Unlike the Kendrick Lamar-curated Black Panther: The Album or Beyoncé’s The Lion King: The Gift album which had hints of South African flavours on them, Honestly, Nevermind is imbued with them.

On the 16th of June, news that rap superstar Drakewas dropping a surprise album first hit the internet. As with any of his releases, the announcement sent people into a frenzy. Leading up to the drop, the OVO camp, as part of a subtle and timely album rollout, put out a track list. Included in it as one of the album’s executive producers was South African super producer, DJ and artist Black Coffee. His name was listed amongst Drake’s regular collaborators and business partners, Noah 40 Shebib, Oliver El-Khatib and Noel Cadastre.

The two artists have previously collaborated on the remake of Black Coffee’s seminal 2009 hit “Superman.” Drake’s take on the instrumental and composition, “Get It Together,” was released almost a decade later on his 2017 playlist More Life.

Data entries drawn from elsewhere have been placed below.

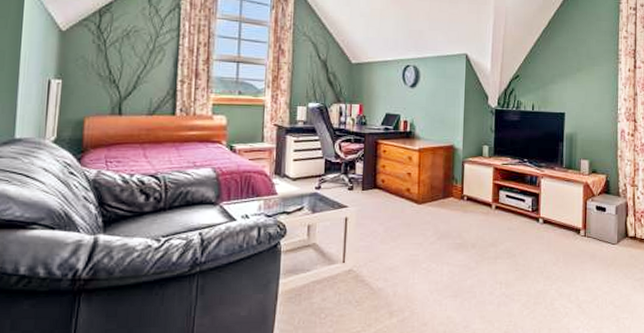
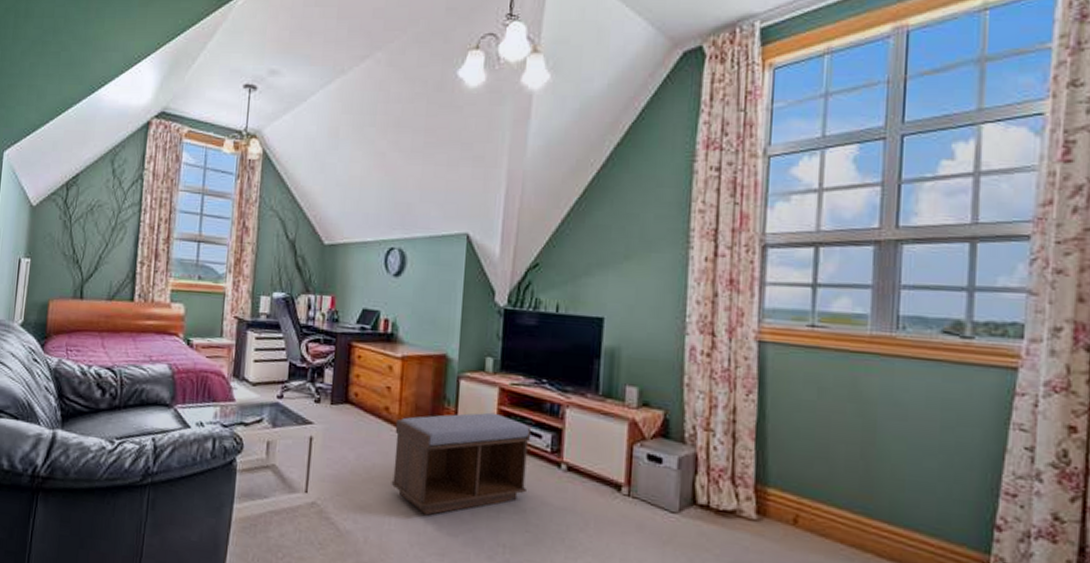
bench: none [414,186,518,268] -> present [391,412,532,516]

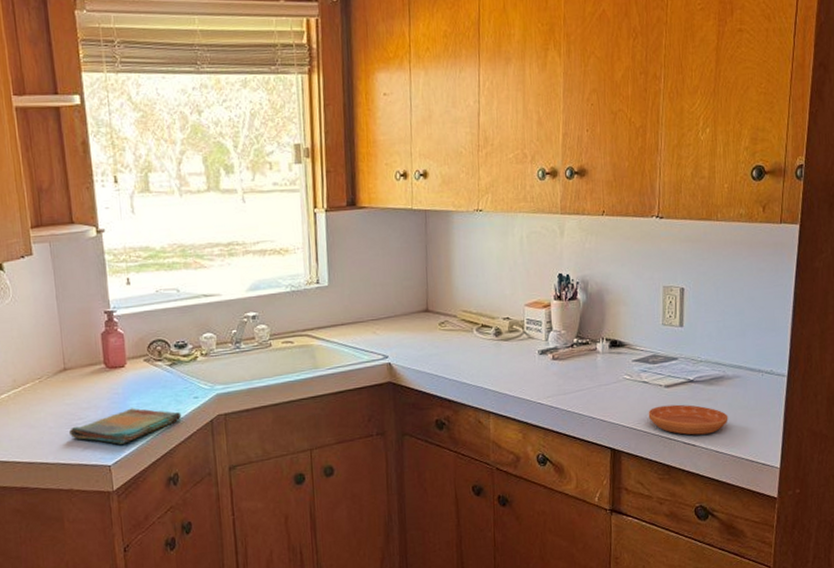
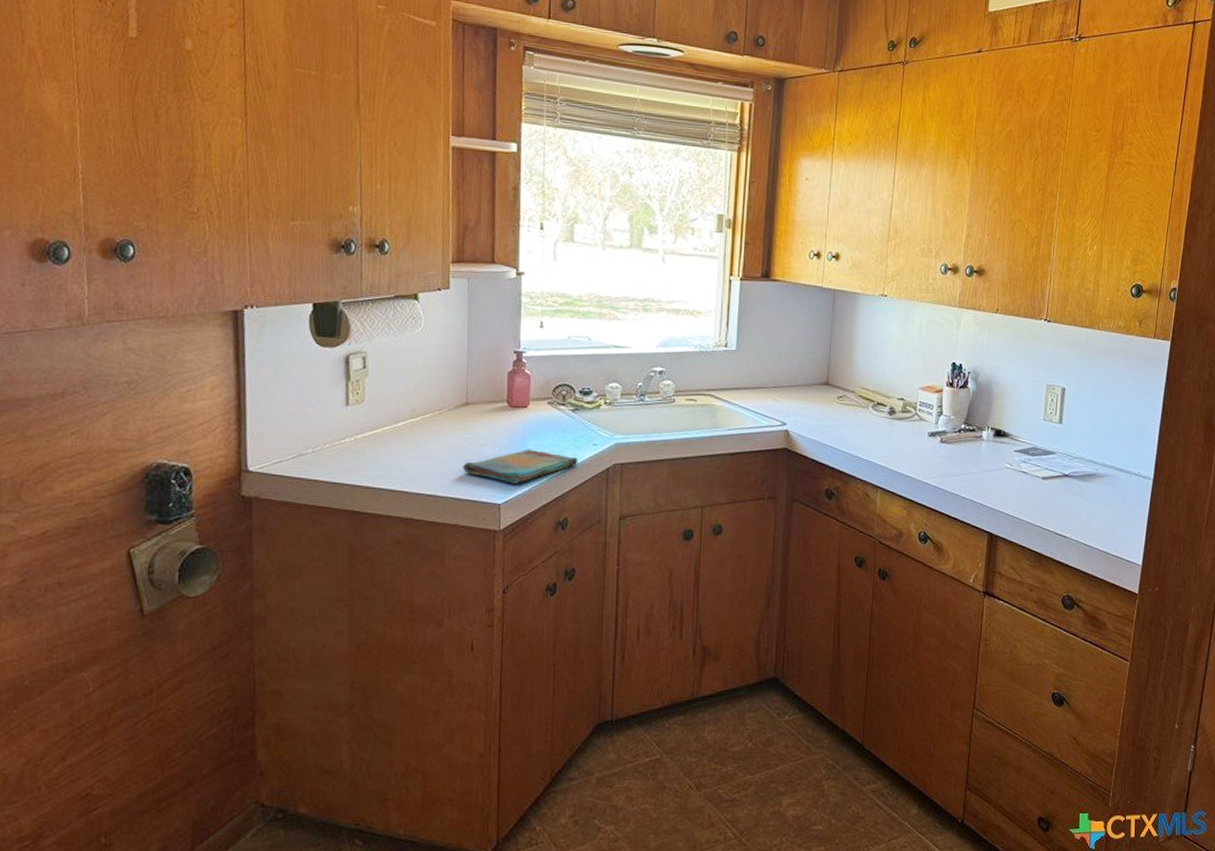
saucer: present [648,404,728,435] -> none [1025,496,1098,527]

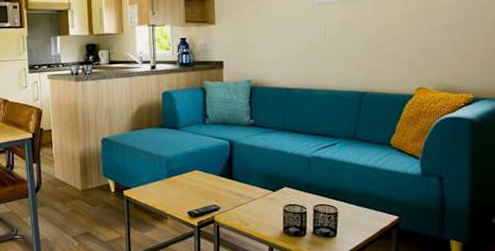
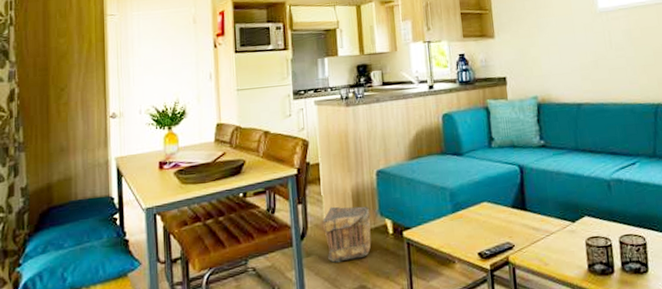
pouch: none [54,167,96,213] -> present [322,206,372,263]

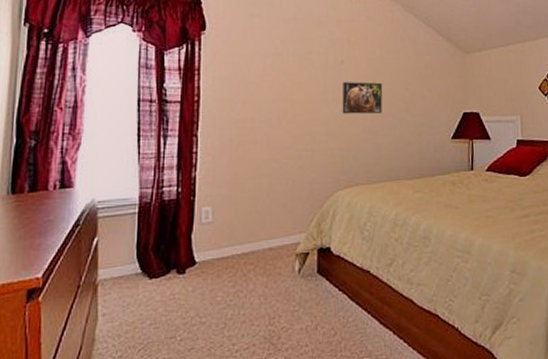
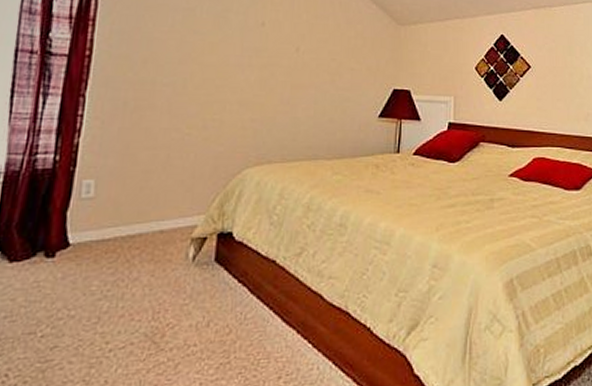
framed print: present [342,82,383,114] -> none [258,47,307,84]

When the song dropped, the reviews and public reactions were split because of the original vocalist Bucie being replaced by then-burgeoning British singer Jorja Smith.

Fast forward to 2022, Black Coffee has a ‘Best Dance/Electronic’ Grammy award for his 2021 album Subconsciously, and has played at the biggest stages across the globe. It then shouldn’t come as a surprise that when putting together his experimental dance album, Drake tapped the South African producer to oversee and shape the sonic and creative direction of the album.